Brian Jenkins, a terrorism analyst for RAND Corp., said the somewhat measured response to the threats was wise.
“Look, bomb threats are a fairly common occurrence, whether they’re by phone or by email or by postal service,” he said. “There have to be convincing reasons to take these things seriously — otherwise we’d be evacuating buildings around the country hourly. You have to evaluate each one carefully and take a breath before you start sending thousands of people into the streets.”
That having been said, he said even an apparently baseless threat like Thursday’s can result in state or federal threat and terrorism-related charges that could net the perpetrator years in prison.
At least 13 threats had been emailed to numerous locations around San Francisco as of 12:52 p.m., said Supervisor Aaron Peskin, who was briefed on the incident. Muni re-routed buses across the city for several hours but routes returned to normal by Thursday afternoon.

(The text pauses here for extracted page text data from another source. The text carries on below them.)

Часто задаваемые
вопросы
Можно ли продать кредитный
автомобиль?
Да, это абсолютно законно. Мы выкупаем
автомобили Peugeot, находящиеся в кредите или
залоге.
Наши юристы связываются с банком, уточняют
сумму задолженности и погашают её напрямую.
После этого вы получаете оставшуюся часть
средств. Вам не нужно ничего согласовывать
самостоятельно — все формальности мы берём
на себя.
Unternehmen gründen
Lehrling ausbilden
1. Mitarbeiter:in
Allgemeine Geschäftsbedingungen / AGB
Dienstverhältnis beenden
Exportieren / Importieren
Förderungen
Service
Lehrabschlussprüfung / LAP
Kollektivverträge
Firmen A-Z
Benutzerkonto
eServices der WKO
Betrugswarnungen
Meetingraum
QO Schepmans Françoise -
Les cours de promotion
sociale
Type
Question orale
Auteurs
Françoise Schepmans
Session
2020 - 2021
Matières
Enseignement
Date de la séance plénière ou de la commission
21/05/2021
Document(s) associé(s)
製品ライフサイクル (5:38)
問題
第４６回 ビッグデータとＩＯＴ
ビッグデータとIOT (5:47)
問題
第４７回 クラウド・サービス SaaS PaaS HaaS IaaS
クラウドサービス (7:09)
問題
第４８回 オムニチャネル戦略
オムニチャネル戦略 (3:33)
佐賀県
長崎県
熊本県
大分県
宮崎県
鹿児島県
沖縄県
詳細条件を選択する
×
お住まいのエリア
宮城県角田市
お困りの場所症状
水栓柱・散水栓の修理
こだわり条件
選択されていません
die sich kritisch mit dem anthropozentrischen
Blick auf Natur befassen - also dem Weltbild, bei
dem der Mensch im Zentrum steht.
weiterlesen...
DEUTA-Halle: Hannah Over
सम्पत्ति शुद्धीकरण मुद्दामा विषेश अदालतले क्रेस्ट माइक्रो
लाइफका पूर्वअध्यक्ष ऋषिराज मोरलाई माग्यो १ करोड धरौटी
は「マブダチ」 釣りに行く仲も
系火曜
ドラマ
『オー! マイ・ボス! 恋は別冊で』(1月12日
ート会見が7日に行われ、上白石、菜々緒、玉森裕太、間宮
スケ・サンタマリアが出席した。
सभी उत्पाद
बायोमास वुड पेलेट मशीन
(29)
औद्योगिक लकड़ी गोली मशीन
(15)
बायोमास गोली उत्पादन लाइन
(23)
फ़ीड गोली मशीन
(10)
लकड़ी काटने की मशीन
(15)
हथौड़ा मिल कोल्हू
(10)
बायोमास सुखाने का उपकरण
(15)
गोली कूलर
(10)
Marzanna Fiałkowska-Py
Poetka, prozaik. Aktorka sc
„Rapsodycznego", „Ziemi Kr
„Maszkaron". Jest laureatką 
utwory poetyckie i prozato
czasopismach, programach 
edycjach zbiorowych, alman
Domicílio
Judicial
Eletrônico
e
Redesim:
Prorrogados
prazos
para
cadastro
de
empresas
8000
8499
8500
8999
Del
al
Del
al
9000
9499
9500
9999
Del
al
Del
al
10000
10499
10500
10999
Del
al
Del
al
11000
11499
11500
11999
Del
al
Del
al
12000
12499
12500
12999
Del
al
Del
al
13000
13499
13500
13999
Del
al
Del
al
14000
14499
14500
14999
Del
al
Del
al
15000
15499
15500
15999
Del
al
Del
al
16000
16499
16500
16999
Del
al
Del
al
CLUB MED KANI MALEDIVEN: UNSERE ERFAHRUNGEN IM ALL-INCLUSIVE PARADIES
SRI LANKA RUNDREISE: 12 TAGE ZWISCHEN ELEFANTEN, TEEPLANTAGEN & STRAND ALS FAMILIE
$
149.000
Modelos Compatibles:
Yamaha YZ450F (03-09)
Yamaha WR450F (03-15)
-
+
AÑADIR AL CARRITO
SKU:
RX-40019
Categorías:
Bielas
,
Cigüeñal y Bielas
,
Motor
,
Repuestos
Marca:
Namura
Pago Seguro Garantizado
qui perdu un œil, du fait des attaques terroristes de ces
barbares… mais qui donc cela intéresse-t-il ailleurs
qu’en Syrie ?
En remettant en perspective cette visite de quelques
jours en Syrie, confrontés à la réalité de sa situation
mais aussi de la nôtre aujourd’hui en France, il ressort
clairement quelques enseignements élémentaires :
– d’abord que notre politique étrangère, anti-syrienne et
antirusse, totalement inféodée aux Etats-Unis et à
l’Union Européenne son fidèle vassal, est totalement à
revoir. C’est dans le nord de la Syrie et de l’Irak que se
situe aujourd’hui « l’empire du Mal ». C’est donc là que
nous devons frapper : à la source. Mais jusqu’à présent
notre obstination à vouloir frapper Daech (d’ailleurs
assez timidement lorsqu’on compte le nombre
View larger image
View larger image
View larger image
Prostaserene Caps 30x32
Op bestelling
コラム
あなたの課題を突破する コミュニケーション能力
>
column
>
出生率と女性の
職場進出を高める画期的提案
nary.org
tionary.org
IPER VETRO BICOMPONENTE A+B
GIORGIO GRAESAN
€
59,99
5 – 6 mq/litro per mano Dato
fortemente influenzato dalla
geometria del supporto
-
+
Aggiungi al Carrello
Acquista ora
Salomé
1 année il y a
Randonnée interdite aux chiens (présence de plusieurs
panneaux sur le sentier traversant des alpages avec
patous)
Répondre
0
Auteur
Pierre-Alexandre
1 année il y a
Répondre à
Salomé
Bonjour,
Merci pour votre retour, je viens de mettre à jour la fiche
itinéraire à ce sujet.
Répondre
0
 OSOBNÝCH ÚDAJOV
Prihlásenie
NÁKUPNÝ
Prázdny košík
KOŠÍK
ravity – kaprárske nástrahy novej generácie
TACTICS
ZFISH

“Dozens” of emails with similar messages and formatting were sent to Bay Area commercial businesses and government agencies, Sena said. He added that it’s unclear whether the email’s author was operating inside the country. Hodge said many of the threats he handles come from Russia, Southeast Asia or other foreign countries.
“That’s what we’re trying to track down right now,” Sena said.
Oakland police fielded multiple bomb threats Thursday, and multiple schools and businesses in Santa Rosa received messages demanding payment in bitcoin or else bombs would detonate, officials said.
Alameda County’s Office of Emergency Services was monitoring the situation and is in contact with the FBI, said Sgt. Ray Kelly, a spokesman for the sheriff’s office. He added that no buildings in Alameda County were evacuated to his knowledge.
Staff at the Jewish Community Center of San Francisco and San Francisco Fire Credit Union headquarters in Laurel Heights evacuated at 10:15 a.m., said Glenn Gortney, a senior vice president at the credit union.
One company email address received the notice that an explosive device had been hidden within the credit union and asked for payment, prompting employees to call 911, Gortney said. About 100 workers were evacuated from the location within a few minutes of notifying police. Bomb-sniffing dogs were brought to the credit union, which was given the all-clear at 12:30 p.m.
“It was pretty effortless. Not an eventful evacuation. There was no panic,” Gortney said. “They seemed somewhat unfazed by it.”